* **Provided text**:
_ _ _ _ _
This market basket analysis revealed valuable patterns within the grocery transaction data. Frequently purchased items like whole milk, vegetables, and bakery products often appeared together, highlighting consistent shopping habits across customers. By applying the Apriori algorithm, I was able to uncover strong association rules with notable confidence and lift, indicating reliable and meaningful product relationships. The additional clustering analysis offered deeper insight into shopper segments, which can support more targeted inventory decisions, personalized promotions, and strategic product placement.
_ _ _ _ _
* **Listed records**:
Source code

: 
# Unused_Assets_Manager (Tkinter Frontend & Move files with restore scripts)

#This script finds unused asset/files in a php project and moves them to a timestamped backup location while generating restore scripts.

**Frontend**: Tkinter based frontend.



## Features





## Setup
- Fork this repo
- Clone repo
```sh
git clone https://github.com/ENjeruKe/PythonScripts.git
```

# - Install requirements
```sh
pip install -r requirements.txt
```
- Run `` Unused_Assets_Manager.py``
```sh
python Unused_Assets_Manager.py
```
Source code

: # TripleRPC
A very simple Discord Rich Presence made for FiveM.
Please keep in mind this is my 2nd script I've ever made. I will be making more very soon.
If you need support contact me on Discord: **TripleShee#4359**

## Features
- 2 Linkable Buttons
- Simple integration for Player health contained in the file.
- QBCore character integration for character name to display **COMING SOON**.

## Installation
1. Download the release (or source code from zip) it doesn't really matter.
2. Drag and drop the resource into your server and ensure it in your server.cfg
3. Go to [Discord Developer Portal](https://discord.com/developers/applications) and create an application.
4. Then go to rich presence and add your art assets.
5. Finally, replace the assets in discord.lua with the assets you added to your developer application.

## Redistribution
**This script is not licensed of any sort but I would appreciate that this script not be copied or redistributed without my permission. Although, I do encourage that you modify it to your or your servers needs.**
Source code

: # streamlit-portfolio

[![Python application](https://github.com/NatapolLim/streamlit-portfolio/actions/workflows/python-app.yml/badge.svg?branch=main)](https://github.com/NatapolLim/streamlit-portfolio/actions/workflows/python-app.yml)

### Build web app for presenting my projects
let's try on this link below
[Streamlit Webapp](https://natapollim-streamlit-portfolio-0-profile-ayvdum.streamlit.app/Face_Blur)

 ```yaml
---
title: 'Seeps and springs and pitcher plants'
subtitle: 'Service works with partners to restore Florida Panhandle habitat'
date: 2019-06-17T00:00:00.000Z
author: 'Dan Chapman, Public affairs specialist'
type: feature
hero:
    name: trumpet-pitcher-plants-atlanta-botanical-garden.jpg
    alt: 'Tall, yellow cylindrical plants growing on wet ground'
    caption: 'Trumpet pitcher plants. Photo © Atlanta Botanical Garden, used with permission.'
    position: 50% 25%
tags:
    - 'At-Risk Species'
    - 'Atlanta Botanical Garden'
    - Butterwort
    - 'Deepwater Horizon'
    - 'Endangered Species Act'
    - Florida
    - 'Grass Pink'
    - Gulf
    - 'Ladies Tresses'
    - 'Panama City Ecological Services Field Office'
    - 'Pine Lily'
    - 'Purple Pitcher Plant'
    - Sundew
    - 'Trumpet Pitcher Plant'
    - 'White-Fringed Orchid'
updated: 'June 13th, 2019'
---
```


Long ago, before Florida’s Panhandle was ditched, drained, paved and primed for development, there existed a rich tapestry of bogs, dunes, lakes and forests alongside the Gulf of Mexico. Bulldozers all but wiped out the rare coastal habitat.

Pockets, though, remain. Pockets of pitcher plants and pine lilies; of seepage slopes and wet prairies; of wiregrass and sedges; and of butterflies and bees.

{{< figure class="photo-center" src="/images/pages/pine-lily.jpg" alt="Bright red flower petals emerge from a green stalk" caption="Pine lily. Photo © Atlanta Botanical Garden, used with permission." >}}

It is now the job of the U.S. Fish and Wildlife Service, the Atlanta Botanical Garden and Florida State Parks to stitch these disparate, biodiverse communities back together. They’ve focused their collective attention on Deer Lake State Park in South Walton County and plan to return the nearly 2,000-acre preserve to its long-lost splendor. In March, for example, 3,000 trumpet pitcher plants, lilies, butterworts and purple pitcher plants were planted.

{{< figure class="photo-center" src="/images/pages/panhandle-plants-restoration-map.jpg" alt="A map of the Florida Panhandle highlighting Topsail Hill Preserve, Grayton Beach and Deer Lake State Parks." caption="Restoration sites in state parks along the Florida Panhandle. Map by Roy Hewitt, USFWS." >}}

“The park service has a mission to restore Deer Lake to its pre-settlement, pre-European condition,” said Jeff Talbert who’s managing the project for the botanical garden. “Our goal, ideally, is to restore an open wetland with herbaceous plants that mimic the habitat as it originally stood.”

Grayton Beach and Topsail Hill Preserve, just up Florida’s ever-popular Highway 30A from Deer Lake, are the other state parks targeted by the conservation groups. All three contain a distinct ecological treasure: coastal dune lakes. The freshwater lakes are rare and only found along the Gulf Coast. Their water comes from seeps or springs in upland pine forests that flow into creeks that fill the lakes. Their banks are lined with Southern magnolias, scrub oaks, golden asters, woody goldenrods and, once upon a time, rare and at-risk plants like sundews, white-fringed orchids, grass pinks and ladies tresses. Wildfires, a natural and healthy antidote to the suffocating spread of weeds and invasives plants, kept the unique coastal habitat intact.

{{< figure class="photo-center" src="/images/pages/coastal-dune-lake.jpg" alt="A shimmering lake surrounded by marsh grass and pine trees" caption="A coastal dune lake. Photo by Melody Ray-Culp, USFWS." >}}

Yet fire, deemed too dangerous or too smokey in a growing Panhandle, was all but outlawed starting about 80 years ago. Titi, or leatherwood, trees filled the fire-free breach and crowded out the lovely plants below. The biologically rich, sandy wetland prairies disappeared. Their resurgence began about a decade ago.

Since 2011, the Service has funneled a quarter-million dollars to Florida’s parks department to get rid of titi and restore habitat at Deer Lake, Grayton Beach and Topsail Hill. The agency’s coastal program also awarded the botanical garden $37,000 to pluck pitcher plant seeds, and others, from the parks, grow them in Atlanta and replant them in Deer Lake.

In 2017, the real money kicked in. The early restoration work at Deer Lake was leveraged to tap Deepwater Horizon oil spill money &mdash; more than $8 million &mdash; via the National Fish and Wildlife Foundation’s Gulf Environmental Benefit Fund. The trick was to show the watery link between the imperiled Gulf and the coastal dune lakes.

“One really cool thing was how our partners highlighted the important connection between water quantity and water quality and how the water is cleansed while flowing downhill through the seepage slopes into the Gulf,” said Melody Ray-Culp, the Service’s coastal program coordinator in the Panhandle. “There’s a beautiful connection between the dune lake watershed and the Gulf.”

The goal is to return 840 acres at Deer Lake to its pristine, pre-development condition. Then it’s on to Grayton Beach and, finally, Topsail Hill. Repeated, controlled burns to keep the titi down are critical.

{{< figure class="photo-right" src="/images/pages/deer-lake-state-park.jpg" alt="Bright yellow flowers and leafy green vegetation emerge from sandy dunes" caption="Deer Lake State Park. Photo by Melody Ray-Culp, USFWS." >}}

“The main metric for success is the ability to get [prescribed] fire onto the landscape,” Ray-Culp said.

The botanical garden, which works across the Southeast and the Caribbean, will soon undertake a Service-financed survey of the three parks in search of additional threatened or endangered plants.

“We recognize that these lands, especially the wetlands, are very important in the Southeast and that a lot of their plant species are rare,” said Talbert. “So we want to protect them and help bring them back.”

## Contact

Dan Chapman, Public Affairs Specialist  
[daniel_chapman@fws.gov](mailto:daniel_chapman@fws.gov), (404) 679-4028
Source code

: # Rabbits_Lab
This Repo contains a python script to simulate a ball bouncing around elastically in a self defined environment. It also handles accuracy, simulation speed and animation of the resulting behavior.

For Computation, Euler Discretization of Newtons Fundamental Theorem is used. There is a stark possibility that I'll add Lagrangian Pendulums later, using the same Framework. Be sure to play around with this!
_ _ _ _ _
In the market basket analysis summary, update the passage that begins at "This market basket" and ends after "strategic product placement.", replacing "Apriori algorithm" with "FP-Growth algorithm".

This market basket analysis revealed valuable patterns within the grocery transaction data. Frequently purchased items like whole milk, vegetables, and bakery products often appeared together, highlighting consistent shopping habits across customers. By applying the FP-Growth algorithm, I was able to uncover strong association rules with notable confidence and lift, indicating reliable and meaningful product relationships. The additional clustering analysis offered deeper insight into shopper segments, which can support more targeted inventory decisions, personalized promotions, and strategic product placement.